Fox News has released photos of the aftermath of the U.S.’ Massive Ordinance Air Blast (MOAB) non-nuclear bombing that annihilated underground tunnels and ISIS fighters in eastern Afghanistan’s Achin district of Nangarhar in April.
“The war is still going on near the site,” Karim Amini, a local TOLO News journalist who visited the site, told Fox News. “[The destruction] was wide, but how deep the MOAB went was not clear as it dived into the earth and blew out the tunnels which you can’t see.”
The photos were taken by FOX less than two weeks after the explosion. Skeletons, remnants of cars and homes, cages used for torture, and burnt prayer mats are all that are left at the scene.
One of the homes toured still has graffiti written in Pashto on its walls, warning government soldiers to “surrender to us,” and calling them the “the enemy.” Also written was the phrase: “Long live Islamic State.”

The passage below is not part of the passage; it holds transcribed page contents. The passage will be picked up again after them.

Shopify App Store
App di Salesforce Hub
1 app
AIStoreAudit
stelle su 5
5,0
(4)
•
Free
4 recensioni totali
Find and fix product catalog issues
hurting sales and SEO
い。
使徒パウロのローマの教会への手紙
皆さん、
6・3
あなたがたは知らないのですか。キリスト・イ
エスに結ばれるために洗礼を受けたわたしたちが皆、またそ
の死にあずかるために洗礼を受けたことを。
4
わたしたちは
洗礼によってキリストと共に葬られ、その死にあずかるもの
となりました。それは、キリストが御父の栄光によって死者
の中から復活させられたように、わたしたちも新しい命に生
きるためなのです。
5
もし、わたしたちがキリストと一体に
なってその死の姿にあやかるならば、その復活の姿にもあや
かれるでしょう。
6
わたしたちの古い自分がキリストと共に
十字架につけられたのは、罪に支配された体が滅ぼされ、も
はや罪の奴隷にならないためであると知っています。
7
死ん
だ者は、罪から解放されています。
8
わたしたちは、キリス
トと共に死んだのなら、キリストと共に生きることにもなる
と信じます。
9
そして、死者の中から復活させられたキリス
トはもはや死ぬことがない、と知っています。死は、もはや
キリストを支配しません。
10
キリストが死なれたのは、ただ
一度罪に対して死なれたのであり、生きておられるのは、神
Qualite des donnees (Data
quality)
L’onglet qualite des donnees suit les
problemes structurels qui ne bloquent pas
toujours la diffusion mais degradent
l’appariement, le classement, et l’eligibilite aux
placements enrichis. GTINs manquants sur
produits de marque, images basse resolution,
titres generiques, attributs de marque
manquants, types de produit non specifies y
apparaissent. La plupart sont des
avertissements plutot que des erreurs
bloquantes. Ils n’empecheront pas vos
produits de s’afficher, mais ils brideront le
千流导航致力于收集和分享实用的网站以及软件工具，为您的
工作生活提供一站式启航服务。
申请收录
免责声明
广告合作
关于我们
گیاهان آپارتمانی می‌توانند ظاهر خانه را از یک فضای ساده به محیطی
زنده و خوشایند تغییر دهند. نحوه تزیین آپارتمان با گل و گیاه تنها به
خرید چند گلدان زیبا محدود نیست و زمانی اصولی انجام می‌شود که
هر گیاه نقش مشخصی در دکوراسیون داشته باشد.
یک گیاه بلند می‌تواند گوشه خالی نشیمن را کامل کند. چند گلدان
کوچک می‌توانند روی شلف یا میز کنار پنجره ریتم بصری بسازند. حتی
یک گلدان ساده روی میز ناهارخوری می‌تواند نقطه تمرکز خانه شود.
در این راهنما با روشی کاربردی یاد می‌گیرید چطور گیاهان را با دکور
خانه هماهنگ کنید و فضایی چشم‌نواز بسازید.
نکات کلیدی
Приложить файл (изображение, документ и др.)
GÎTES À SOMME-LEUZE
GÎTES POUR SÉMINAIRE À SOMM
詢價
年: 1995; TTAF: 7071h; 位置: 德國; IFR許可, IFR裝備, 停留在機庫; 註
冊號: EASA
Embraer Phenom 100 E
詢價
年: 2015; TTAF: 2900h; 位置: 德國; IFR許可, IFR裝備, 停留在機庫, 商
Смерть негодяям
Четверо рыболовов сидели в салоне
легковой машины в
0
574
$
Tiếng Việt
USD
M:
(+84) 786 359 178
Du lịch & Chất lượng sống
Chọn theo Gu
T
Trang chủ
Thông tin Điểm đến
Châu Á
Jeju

“There were tunnels that were entirely destroyed, decimated guns of ISIS, about 20 dead bodies and trees ripped from the earth,” Amini said. “Scores of houses were also destroyed, and even parts of the mountain were, too.”
FOX reports that an Afghan special forces soldier claims the operation is ongoing and that they plan to “clean up right to the (Pakistan) borderline.”
“The people were happy, but only on one condition: that ISIS die and that they disappear from that site as well as their district. Otherwise, it is not of benefit to them,” Amini said. “Now, they want the ‘father of all bombs’ to be dropped and ISIS annihilated.”
Despite destroyed landscaping, uprooted trees, and the massive amount of dead bodies scattered throughout ground zero, there were several Afghan residents pleased with the drop explaining to FOX how ISIS fighters tortured their community. They, along with the Afghanistan military, agreed MOAB was the only way to stop the violence.
“This bomb was a good thing. It destroyed everything. ISIS can’t use that area anymore, so that is the success,” said Maj. Abdullah Karimi, spokesperson for the 202nd Shamshad Police Corps.
But, the area does have those who were opposed to the operation.
“This was truly inappropriate. The U.S. was just using Afghanistan as grounds to send a message to North Korea, Russia, trying to threaten them,” Mohamad Omer Safi, former provincial governor of Kunduz and head of the U.N. Security Office-Afghanistan, said.
However, it wasn’t so much the drop as the location of the drop with which Omer was dissatisfied. He said there were other areas with ISIS occupants that could have been targeted, including leadership headquarters. “Right near there is the ISIS capital. Why wasn’t that targeted?”